Le tribunal administratif de Melun vient d'annuler une partie du nouveau règlement sur le temps de travail d’une collectivité. Celui-ci prévoyait des jours de congés supplémentaires pour certains de ses agents en raison de “sujétions particulières pour pénibilité”. Or selon les juges, ces sujétions renvoient à des facteurs de risques professionnels et non à des sujétions liées à la nature des missions et à la définition des cycles de travail en résultant.
Une jurisprudence de plus sur le temps de travail des agents territoriaux, les 1 607 heures annuelles étant obligatoires dans la fonction publique territoriale depuis 2022. Par un jugement rendu le 14 novembre, le tribunal administratif de Melun vient d'annuler une partie du nouveau règlement sur le temps de travail au sein de la commune de Bonneuil-sur-Marne.
Les juges avaient été saisis par la préfète du Val-de-Marne, qui contestait la légalité d’une délibération du conseil municipal de cette commune relative à la prise en compte des “sujétions particulières” des agents territoriaux pour réduire leur temps de travail. Comme prévu par les dispositions statutaires, la durée annuelle de travail de ces agents peut être réduite “par décision expresse de l'organe délibérant de la collectivité”, pour tenir compte de certaines sujétions.
Les juges précisent que “de tels régimes présentent, toutefois, un caractère dérogatoire et ne peuvent être justifiés que par des sujétions liées à la nature des missions et à la définition des cycles de travail qui en résultent”.

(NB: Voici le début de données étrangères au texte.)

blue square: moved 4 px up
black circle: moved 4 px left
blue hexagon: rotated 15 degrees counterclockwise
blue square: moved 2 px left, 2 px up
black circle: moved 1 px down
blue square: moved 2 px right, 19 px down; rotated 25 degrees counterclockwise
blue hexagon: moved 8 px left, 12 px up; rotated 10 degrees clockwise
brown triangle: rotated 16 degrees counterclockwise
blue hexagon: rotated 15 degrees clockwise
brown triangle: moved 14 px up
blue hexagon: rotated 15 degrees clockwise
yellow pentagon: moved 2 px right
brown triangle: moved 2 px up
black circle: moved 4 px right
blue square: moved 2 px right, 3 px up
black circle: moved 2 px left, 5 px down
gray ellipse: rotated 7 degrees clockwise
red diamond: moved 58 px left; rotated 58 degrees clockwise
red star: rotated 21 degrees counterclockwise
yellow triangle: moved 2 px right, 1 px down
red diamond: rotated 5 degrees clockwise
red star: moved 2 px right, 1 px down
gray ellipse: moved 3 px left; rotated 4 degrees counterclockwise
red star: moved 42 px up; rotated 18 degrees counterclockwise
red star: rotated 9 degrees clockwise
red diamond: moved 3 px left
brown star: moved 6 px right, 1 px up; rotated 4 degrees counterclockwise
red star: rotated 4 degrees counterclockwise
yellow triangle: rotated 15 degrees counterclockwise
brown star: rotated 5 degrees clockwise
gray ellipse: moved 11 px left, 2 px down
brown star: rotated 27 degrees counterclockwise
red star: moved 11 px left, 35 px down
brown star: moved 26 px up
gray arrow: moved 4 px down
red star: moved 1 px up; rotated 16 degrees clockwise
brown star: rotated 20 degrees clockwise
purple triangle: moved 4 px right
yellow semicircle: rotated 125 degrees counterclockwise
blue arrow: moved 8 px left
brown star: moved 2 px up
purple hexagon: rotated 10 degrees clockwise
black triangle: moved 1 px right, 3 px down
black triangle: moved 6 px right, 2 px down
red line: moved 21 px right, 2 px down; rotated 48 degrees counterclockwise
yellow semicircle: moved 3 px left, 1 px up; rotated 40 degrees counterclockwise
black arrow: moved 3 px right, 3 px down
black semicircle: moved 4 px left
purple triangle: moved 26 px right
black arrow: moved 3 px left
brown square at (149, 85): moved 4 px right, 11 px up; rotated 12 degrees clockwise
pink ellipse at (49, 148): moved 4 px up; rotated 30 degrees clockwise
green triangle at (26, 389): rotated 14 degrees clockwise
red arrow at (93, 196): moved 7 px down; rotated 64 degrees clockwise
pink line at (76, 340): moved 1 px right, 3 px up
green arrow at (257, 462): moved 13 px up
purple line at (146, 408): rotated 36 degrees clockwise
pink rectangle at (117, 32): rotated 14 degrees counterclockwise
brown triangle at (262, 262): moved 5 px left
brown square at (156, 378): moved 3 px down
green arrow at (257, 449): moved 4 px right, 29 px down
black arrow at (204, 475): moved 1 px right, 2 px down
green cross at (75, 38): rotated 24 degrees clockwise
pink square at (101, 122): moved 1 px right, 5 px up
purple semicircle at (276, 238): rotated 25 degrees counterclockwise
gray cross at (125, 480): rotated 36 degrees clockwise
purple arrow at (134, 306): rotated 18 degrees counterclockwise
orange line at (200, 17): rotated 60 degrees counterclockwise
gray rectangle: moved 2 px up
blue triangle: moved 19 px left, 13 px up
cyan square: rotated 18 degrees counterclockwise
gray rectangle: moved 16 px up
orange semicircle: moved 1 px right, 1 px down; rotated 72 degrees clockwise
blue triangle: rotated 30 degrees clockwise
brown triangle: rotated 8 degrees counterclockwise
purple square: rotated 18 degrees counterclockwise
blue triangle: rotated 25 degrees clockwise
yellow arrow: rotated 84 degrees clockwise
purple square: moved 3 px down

6 jours de congés compensatoires pour tous les agents
“Ainsi, le législateur n'a pas entendu permettre la réduction du temps de travail pour tout agent soumis à un ou plusieurs facteurs de risques professionnels susceptibles d'avoir un impact sur sa santé physique ou psychologique dès lors que de tels facteurs de risque existent pour toutes les fonctions pouvant être exercées au sein de la fonction publique territoriale”, explique le tribunal. Et d'ajouter que “la notion de sujétions vise seulement à protéger certaines catégories d'agents soumises à des contraintes professionnelles particulières”. Une lecture que les juges ont entendu appliquer dans l'affaire en question.
La commune de Bonneuil-sur-Marne avait mis en place un régime de travail spécifique prévoyant notamment le bénéfice de 6 jours annuels de congés compensatoires pour les agents affectés sur l'un des 10 emplois listés “pour lesquels sont énumérées des sujétions particulières pour pénibilité”. Mais pour les juges, et comme le soutenait aussi la préfète du Val-de-Marne, les différentes catégories d'emplois listées dans la délibération de la commune étaient “définies par référence à une ou plusieurs missions très générales et ne permettant pas de déterminer les postes concernés”. Ce qui conduisait ainsi à octroyer 6 jours annuels de congés compensatoires à l'ensemble des agents de la collectivité.
Généralisation d’un régime dérogatoire
Certaines de ces “sujétions particulières pour pénibilité” renvoyaient par ailleurs à “des facteurs de risques professionnels et non à des sujétions liées à la nature des missions et à la définition des cycles de travail en résultant”, explique le tribunal. Il en était ainsi notamment du “travail continu sur ordinateur”, du “stress lié aux obligations de résultat et de délais contraints”, du “stress lié à la gestion de conflits d'intérêts et de comportement entre agents, à l'accompagnement des équipes dans la conduite de changement” ou encore des “contraintes liées à la continuité de service”.
“Par suite, concluent les juges, la délibération en question généralise et uniformise l'application d'un régime prévu comme dérogatoire” et méconnaît les dispositions statutaires relatives au temps de travail dans la fonction publique territoriale. Le tribunal annule donc la délibération en question.